Polonius is not capable of finding regex matches which are larger than the block size (default 10KB if unspecified).
BLOCK SIZE
Specifying the "Block Size" tells Polonius how much data from the file we're willing to load into memory at once.
The default value (if unspecified) is 10 kilobytes
The block size can be specified with the -b option, in the formats:
1. `-b 15` (This would set the block size to 15 bytes)
2. `-b 16K` (This would set the block size to 16 kilobytes)
3. `-b 17M` (This would set the block size to 17 megabytes)
And of course, the example numbers '15', '16', and '17' can be swapped for any arbitrary number
This option is common to both polonius-reader and polonius-editor
OUTPUT POSITIONS
Setting the "Output Positions" flag tells Polonius to not output the actual content of the file, but instead to tell you the start and end positions of the content that it would've outputted.

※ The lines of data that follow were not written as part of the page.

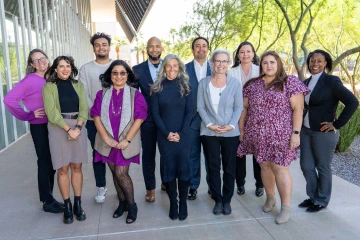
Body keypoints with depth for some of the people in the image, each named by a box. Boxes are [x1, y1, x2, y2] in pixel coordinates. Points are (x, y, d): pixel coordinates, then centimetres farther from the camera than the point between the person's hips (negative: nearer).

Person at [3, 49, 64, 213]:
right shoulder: (30, 80, -11)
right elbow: (9, 100, -18)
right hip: (40, 127, -6)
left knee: (53, 163, 14)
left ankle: (49, 197, 30)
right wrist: (29, 115, -14)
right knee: (45, 163, 3)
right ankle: (47, 202, 18)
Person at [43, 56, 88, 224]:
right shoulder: (49, 87, 0)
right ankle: (67, 206, 13)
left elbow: (84, 109, 2)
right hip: (58, 129, -3)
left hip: (78, 128, 3)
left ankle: (78, 204, 17)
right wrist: (68, 129, -17)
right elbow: (52, 112, -10)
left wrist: (77, 127, -13)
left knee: (77, 167, 7)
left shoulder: (78, 85, 9)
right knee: (63, 169, 2)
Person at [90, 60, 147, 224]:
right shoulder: (102, 94, 4)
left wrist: (127, 140, -15)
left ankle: (132, 205, 16)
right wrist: (106, 138, -11)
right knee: (115, 173, 10)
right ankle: (122, 202, 29)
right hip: (108, 141, 3)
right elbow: (96, 117, -1)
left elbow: (139, 119, -9)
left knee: (121, 173, -4)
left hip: (126, 141, -3)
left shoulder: (135, 95, -3)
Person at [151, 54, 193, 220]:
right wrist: (166, 133, -11)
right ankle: (173, 203, 18)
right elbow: (155, 113, 0)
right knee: (168, 168, 5)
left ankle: (183, 203, 16)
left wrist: (181, 133, -11)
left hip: (182, 135, 0)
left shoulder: (185, 87, 4)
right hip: (164, 136, 0)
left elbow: (189, 112, 0)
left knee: (183, 167, 1)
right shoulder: (158, 87, 3)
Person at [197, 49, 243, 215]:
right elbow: (200, 107, 0)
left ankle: (227, 200, 24)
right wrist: (210, 124, -12)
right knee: (213, 168, 7)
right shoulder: (204, 83, 2)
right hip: (209, 133, 1)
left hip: (231, 133, 0)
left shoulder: (235, 83, -1)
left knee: (229, 168, 8)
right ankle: (218, 200, 23)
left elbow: (238, 107, 0)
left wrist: (231, 125, -14)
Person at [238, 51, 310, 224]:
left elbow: (298, 109, -7)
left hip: (280, 136, -4)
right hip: (258, 135, 4)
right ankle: (270, 198, 32)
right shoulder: (252, 85, 8)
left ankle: (286, 207, 14)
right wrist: (241, 129, 9)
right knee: (264, 166, 12)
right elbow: (245, 108, 13)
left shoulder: (290, 82, -3)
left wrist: (296, 132, -13)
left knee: (280, 169, -2)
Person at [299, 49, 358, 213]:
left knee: (323, 168, 8)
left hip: (323, 133, -6)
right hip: (306, 131, 7)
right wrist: (300, 127, 7)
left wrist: (337, 124, -15)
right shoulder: (306, 82, 9)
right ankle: (313, 196, 34)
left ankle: (322, 201, 27)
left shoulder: (331, 81, -11)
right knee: (306, 166, 13)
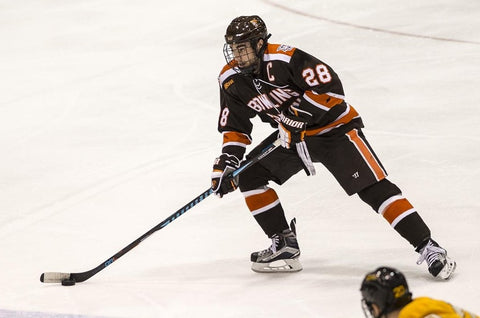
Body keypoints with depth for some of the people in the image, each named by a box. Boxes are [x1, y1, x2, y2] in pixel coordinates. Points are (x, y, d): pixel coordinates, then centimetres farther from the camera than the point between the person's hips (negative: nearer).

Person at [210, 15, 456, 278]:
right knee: (248, 175, -3)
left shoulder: (284, 59, -28)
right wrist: (227, 160, -9)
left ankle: (428, 248, -17)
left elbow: (330, 87, -30)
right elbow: (235, 127, 5)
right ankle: (285, 246, 6)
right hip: (291, 136, 7)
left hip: (334, 126, -7)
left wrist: (297, 116, -31)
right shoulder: (231, 79, -6)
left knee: (372, 187, -17)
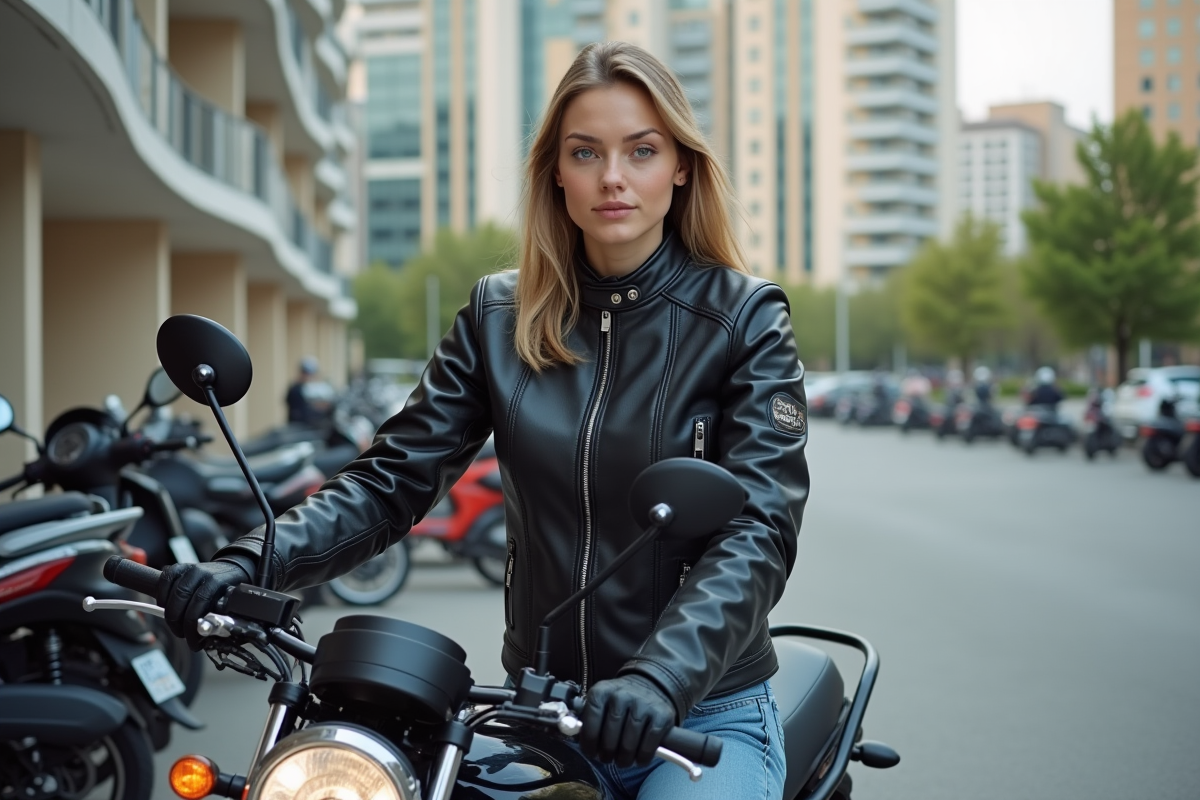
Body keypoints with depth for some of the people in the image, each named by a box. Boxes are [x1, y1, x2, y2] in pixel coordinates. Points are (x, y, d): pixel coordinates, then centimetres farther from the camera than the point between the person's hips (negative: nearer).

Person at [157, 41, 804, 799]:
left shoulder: (746, 318, -5)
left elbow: (761, 525, -16)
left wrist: (658, 679, -32)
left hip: (703, 716, -3)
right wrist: (250, 563, -17)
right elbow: (396, 475, 0)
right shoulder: (500, 315, 5)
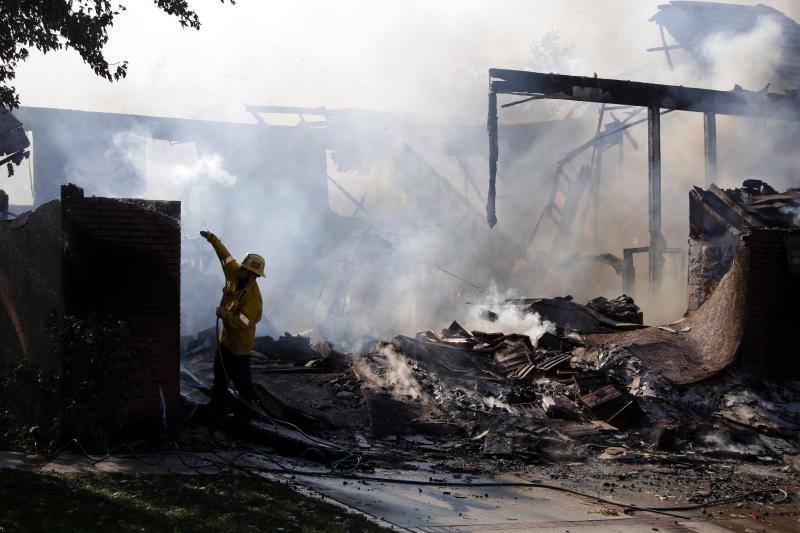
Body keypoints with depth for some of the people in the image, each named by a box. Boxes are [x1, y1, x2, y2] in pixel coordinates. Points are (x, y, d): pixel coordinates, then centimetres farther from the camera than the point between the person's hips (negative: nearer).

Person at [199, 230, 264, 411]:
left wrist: (225, 314, -34)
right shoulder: (236, 275, -8)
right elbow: (225, 256, 2)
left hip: (240, 344, -9)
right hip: (226, 338, 9)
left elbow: (244, 323, -36)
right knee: (219, 372, 21)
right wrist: (212, 239, -5)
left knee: (241, 378, 4)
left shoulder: (253, 297, -31)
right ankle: (217, 404, 36)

The flag can be set with the -p option. Polonius will output the positions in the space-delimited format startposition endposition, for example: 10 15
This is mainly useful in two scenarios:
1. Searches
When searching for a string, often we don't just want to know *whether* a match was found, but also *where* it was found
2. Determining the length of a file
If polonius-reader is run with **no extra arguments given**, it will output the entire contents of a file.
In this case, if you set the *-p* flag, it will output something like `0 700`, where *700* is the number of characters in the file
SPECIAL CHARACTERS
Setting the "special characters" flag tells Polonius to parse escaped character sequences in search queries. Polonius will parse \n
, \t
, \\
, and \x00
through \xFF
.
The special characters flag can be set with the -c option.